= The problem =
In this exercise, retype exactly and only the lines from the top of the entries below through the line that holds "into one district, making 6 out of 7", omitting pictures.

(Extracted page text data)
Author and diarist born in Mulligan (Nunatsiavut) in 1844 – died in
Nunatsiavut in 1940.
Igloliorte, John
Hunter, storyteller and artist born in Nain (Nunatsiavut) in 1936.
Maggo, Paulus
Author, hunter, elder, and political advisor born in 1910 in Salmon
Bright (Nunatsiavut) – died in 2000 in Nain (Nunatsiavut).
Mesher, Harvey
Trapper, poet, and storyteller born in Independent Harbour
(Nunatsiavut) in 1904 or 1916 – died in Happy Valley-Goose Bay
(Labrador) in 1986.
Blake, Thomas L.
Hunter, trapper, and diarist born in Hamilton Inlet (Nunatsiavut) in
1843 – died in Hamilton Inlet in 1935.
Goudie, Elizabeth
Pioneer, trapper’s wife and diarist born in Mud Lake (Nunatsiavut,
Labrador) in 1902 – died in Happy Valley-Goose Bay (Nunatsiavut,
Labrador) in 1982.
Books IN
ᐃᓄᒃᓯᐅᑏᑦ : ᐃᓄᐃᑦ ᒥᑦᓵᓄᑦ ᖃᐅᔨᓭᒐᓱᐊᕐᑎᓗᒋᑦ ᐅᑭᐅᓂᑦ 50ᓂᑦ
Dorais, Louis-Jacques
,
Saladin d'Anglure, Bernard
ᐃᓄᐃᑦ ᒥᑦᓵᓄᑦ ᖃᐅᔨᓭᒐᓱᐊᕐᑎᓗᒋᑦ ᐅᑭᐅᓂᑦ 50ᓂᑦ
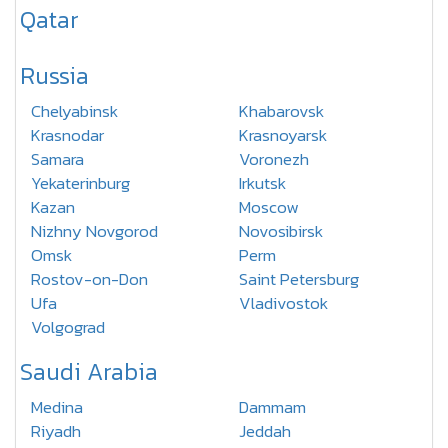
Qatar
Russia
Chelyabinsk
Khabarovsk
Krasnodar
Krasnoyarsk
Samara
Voronezh
Yekaterinburg
Irkutsk
Kazan
Moscow
Nizhny Novgorod
Novosibirsk
Omsk
Perm
Rostov-on-Don
Saint Petersburg
Ufa
Vladivostok
Volgograd
Saudi Arabia
Medina
Dammam
Riyadh
Jeddah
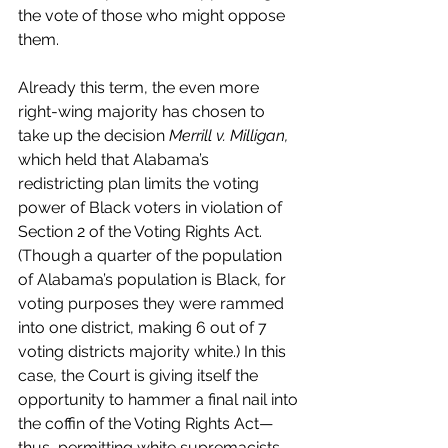
the vote of those who might oppose 
them. 
Already this term, the even more 
right-wing majority has chosen to 
take up the decision 
Merrill v. Milligan,
which held that Alabama’s 
redistricting plan limits the voting 
power of Black voters in violation of 
Section 2 of the Voting Rights Act. 
(Though a quarter of the population 
of Alabama’s population is Black, for 
voting purposes they were rammed 
into one district, making 6 out of 7 
voting districts majority white.) In this 
case, the Court is giving itself the 
opportunity to hammer a final nail into 
the coffin of the Voting Rights Act—
thus, permitting white supremacists 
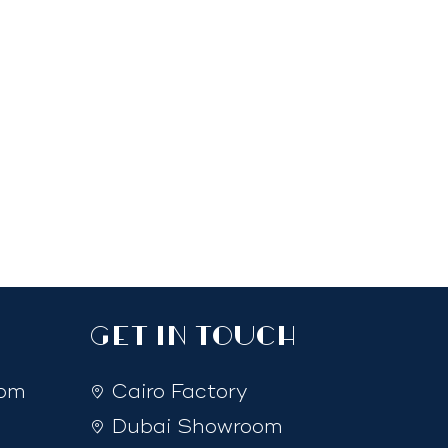
GET IN TOUCH
com
Cairo Factory
Dubai Showroom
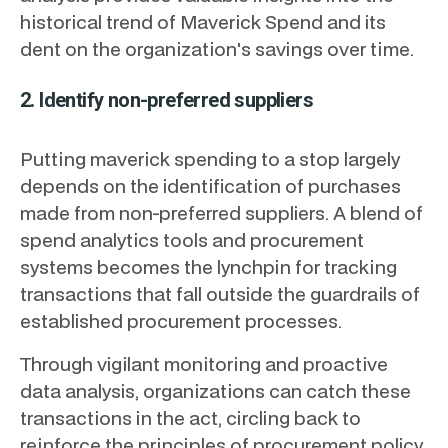
historical trend of Maverick Spend and its
dent on the organization's savings over time.
2. Identify non-preferred suppliers
Putting maverick spending to a stop largely
depends on the identification of purchases
made from non-preferred suppliers. A blend of
spend analytics tools and procurement
systems becomes the lynchpin for tracking
transactions that fall outside the guardrails of
established procurement processes.
Through vigilant monitoring and proactive
data analysis, organizations can catch these
transactions in the act, circling back to
reinforce the principles of procurement policy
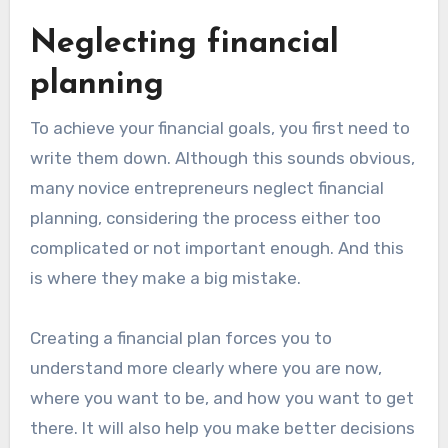
Neglecting financial
planning
To achieve your financial goals, you first need to
write them down. Although this sounds obvious,
many novice entrepreneurs neglect financial
planning, considering the process either too
complicated or not important enough. And this
is where they make a big mistake.
Creating a financial plan forces you to
understand more clearly where you are now,
where you want to be, and how you want to get
there. It will also help you make better decisions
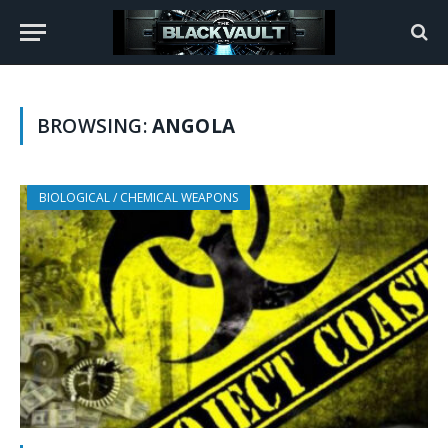
BROWSING:
ANGOLA
BIOLOGICAL / CHEMICAL WEAPONS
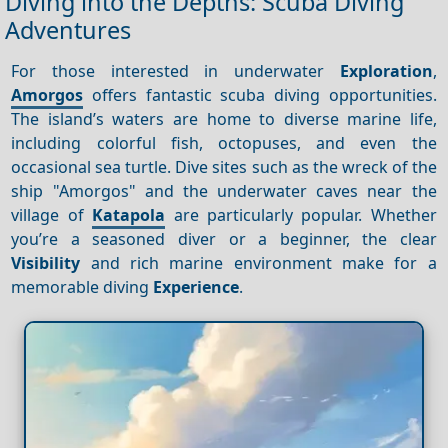
Diving into the Depths: Scuba Diving
Adventures
For those interested in underwater
Exploration
,
Amorgos
offers fantastic scuba diving opportunities.
The island’s waters are home to diverse marine life,
including colorful fish, octopuses, and even the
occasional sea turtle. Dive sites such as the wreck of the
ship "Amorgos" and the underwater caves near the
village of
Katapola
are particularly popular. Whether
you’re a seasoned diver or a beginner, the clear
Visibility
and rich marine environment make for a
memorable diving
Experience
.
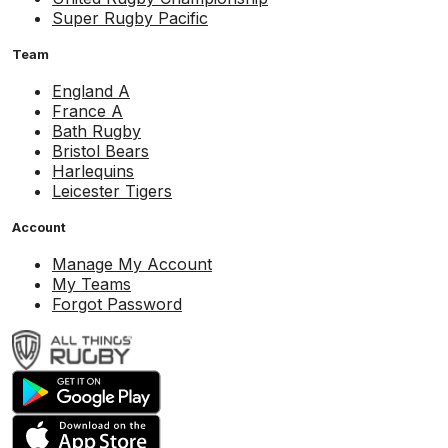
Super Rugby Pacific
Team
England A
France A
Bath Rugby
Bristol Bears
Harlequins
Leicester Tigers
Account
Manage My Account
My Teams
Forgot Password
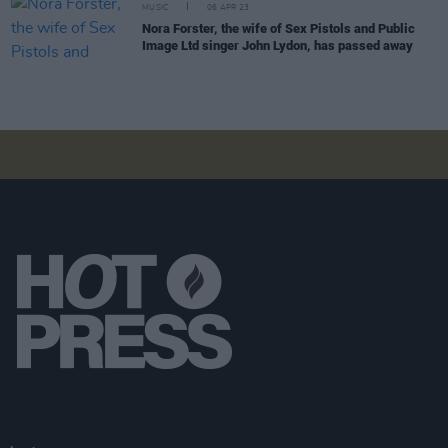
MUSIC
06 APR 23
Nora Forster, the wife of Sex Pistols and Public
Image Ltd singer John Lydon, has passed away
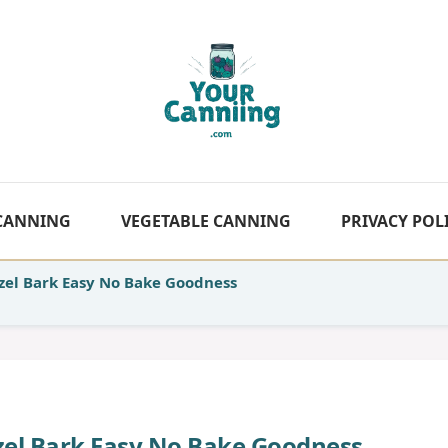
 CANNING
VEGETABLE CANNING
PRIVACY POL
zel Bark Easy No Bake Goodness
tzel Bark Easy No Bake Goodness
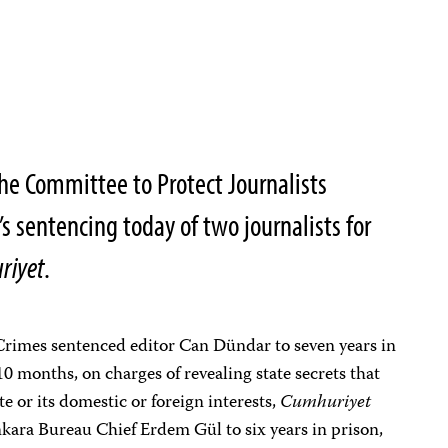
he Committee to Protect Journalists
s sentencing today of two journalists for
riyet
.
Crimes sentenced editor Can Dündar to seven years in
10 months, on charges of revealing state secrets that
te or its domestic or foreign interests,
Cumhuriyet
kara Bureau Chief Erdem Gül to six years in prison,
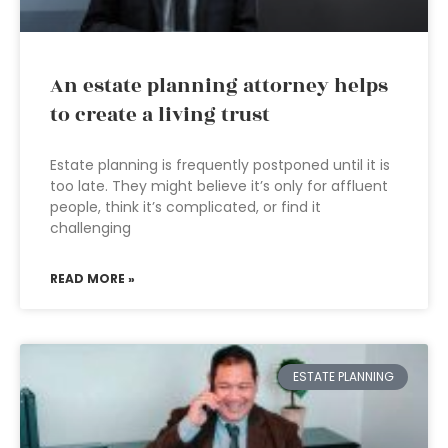
An estate planning attorney helps
to create a living trust
Estate planning is frequently postponed until it is
too late. They might believe it’s only for affluent
people, think it’s complicated, or find it
challenging
READ MORE »
ESTATE PLANNING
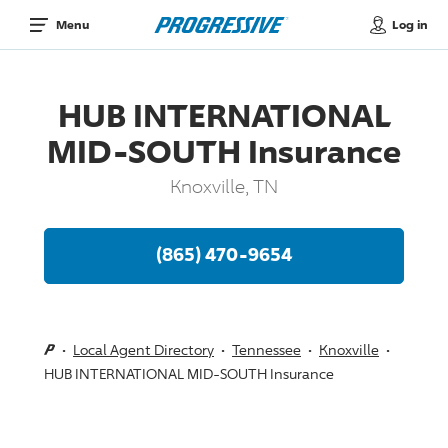
Log in
Menu
HUB INTERNATIONAL
MID-SOUTH Insurance
Knoxville, TN
(865) 470-9654
Local Agent Directory
Tennessee
Knoxville
HUB INTERNATIONAL MID-SOUTH Insurance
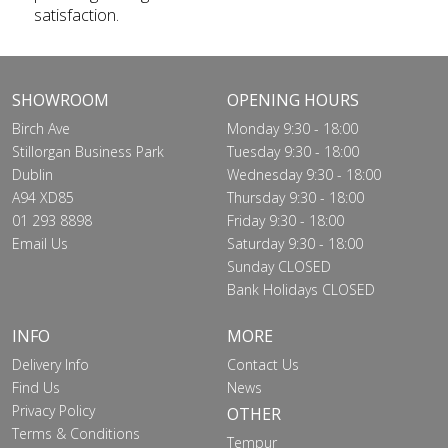
satisfaction.
SHOWROOM
OPENING HOURS
Birch Ave
Monday 9:30 - 18:00
Stillorgan Business Park
Tuesday 9:30 - 18:00
Dublin
Wednesday 9:30 - 18:00
A94 XD85
Thursday 9:30 - 18:00
01 293 8898
Friday 9:30 - 18:00
Email Us
Saturday 9:30 - 18:00
Sunday CLOSED
Bank Holidays CLOSED
INFO
MORE
Delivery Info
Contact Us
Find Us
News
Privacy Policy
OTHER
Terms & Conditions
Tempur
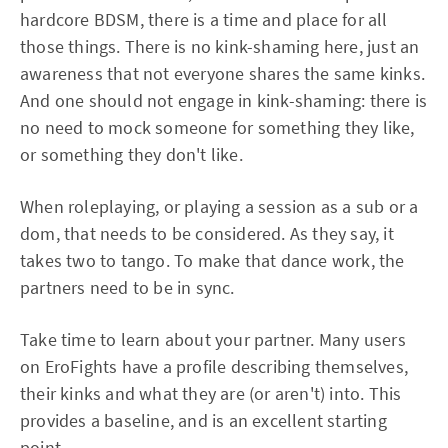
hardcore BDSM, there is a time and place for all
those things. There is no kink-shaming here, just an
awareness that not everyone shares the same kinks.
And one should not engage in kink-shaming: there is
no need to mock someone for something they like,
or something they don't like.
When roleplaying, or playing a session as a sub or a
dom, that needs to be considered. As they say, it
takes two to tango. To make that dance work, the
partners need to be in sync.
Take time to learn about your partner. Many users
on EroFights have a profile describing themselves,
their kinks and what they are (or aren't) into. This
provides a baseline, and is an excellent starting
point.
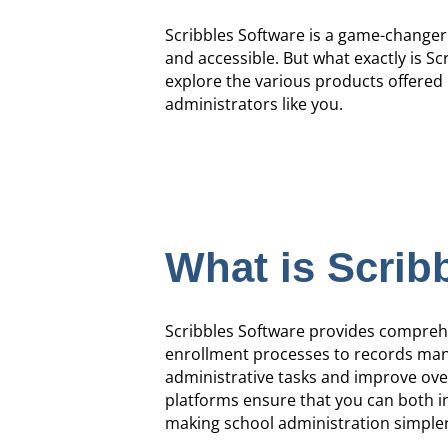
Scribbles Software is a game-changer
and accessible. But what exactly is Sc
explore the various products offered 
administrators like you.
What is Scrib
Scribbles Software provides comprehen
enrollment processes to records mana
administrative tasks and improve overa
platforms ensure that you can both i
making school administration simpler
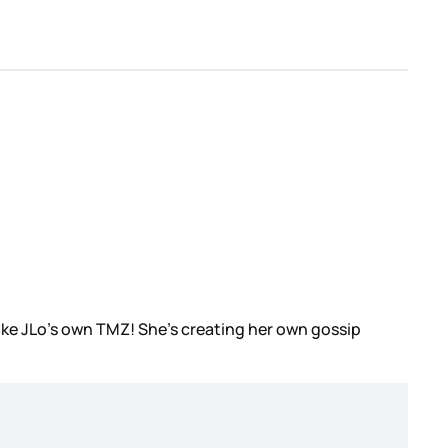
ike JLo’s own TMZ! She’s creating her own gossip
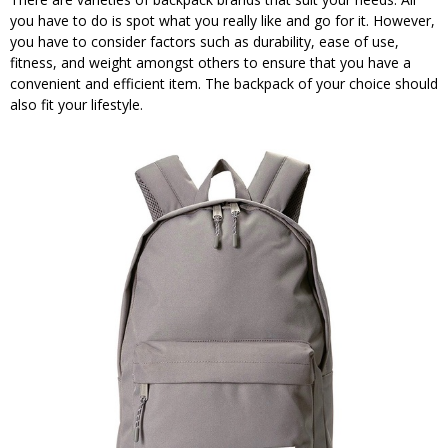
you have to do is spot what you really like and go for it. However,
you have to consider factors such as durability, ease of use,
fitness, and weight amongst others to ensure that you have a
convenient and efficient item. The backpack of your choice should
also fit your lifestyle.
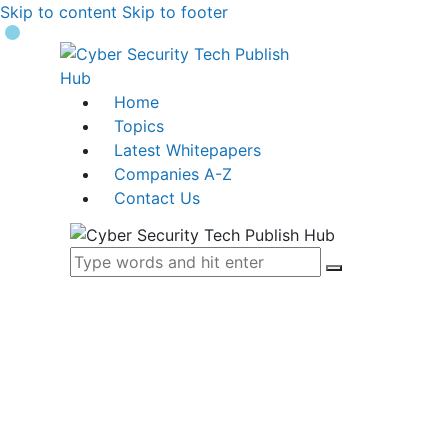
Skip to content
Skip to footer
Home
Topics
Latest Whitepapers
Companies A-Z
Contact Us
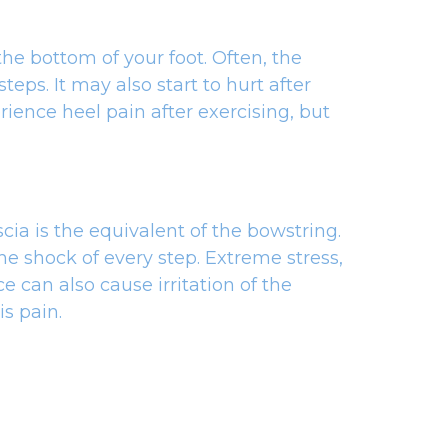
he bottom of your foot. Often, the
eps. It may also start to hurt after
ience heel pain after exercising, but
scia is the equivalent of the bowstring.
he shock of every step. Extreme stress,
 can also cause irritation of the
is pain.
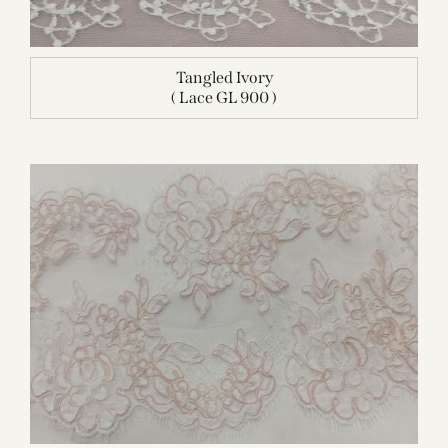
Tangled Ivory
( Lace GL 900 )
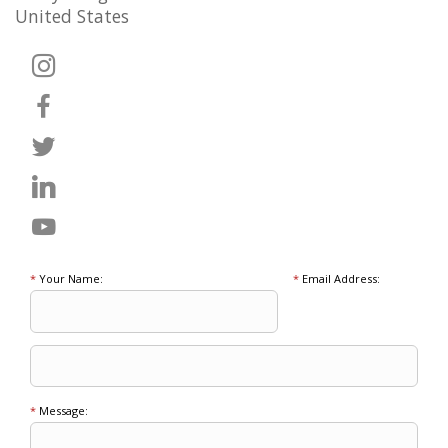
United States
*
Your Name:
*
Email Address:
*
Message:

= Exercise answer =
Author and diarist born in Mulligan (Nunatsiavut) in 1844 – died in
Nunatsiavut in 1940.
Igloliorte, John
Hunter, storyteller and artist born in Nain (Nunatsiavut) in 1936.
Maggo, Paulus
Author, hunter, elder, and political advisor born in 1910 in Salmon
Bright (Nunatsiavut) – died in 2000 in Nain (Nunatsiavut).
Mesher, Harvey
Trapper, poet, and storyteller born in Independent Harbour
(Nunatsiavut) in 1904 or 1916 – died in Happy Valley-Goose Bay
(Labrador) in 1986.
Blake, Thomas L.
Hunter, trapper, and diarist born in Hamilton Inlet (Nunatsiavut) in
1843 – died in Hamilton Inlet in 1935.
Goudie, Elizabeth
Pioneer, trapper’s wife and diarist born in Mud Lake (Nunatsiavut,
Labrador) in 1902 – died in Happy Valley-Goose Bay (Nunatsiavut,
Labrador) in 1982.
Books IN
ᐃᓄᒃᓯᐅᑏᑦ : ᐃᓄᐃᑦ ᒥᑦᓵᓄᑦ ᖃᐅᔨᓭᒐᓱᐊᕐᑎᓗᒋᑦ ᐅᑭᐅᓂᑦ 50ᓂᑦ
Dorais, Louis-Jacques
,
Saladin d'Anglure, Bernard
ᐃᓄᐃᑦ ᒥᑦᓵᓄᑦ ᖃᐅᔨᓭᒐᓱᐊᕐᑎᓗᒋᑦ ᐅᑭᐅᓂᑦ 50ᓂᑦ
Qatar
Russia
Chelyabinsk
Khabarovsk
Krasnodar
Krasnoyarsk
Samara
Voronezh
Yekaterinburg
Irkutsk
Kazan
Moscow
Nizhny Novgorod
Novosibirsk
Omsk
Perm
Rostov-on-Don
Saint Petersburg
Ufa
Vladivostok
Volgograd
Saudi Arabia
Medina
Dammam
Riyadh
Jeddah
the vote of those who might oppose 
them. 
Already this term, the even more 
right-wing majority has chosen to 
take up the decision 
Merrill v. Milligan,
which held that Alabama’s 
redistricting plan limits the voting 
power of Black voters in violation of 
Section 2 of the Voting Rights Act. 
(Though a quarter of the population 
of Alabama’s population is Black, for 
voting purposes they were rammed 
into one district, making 6 out of 7 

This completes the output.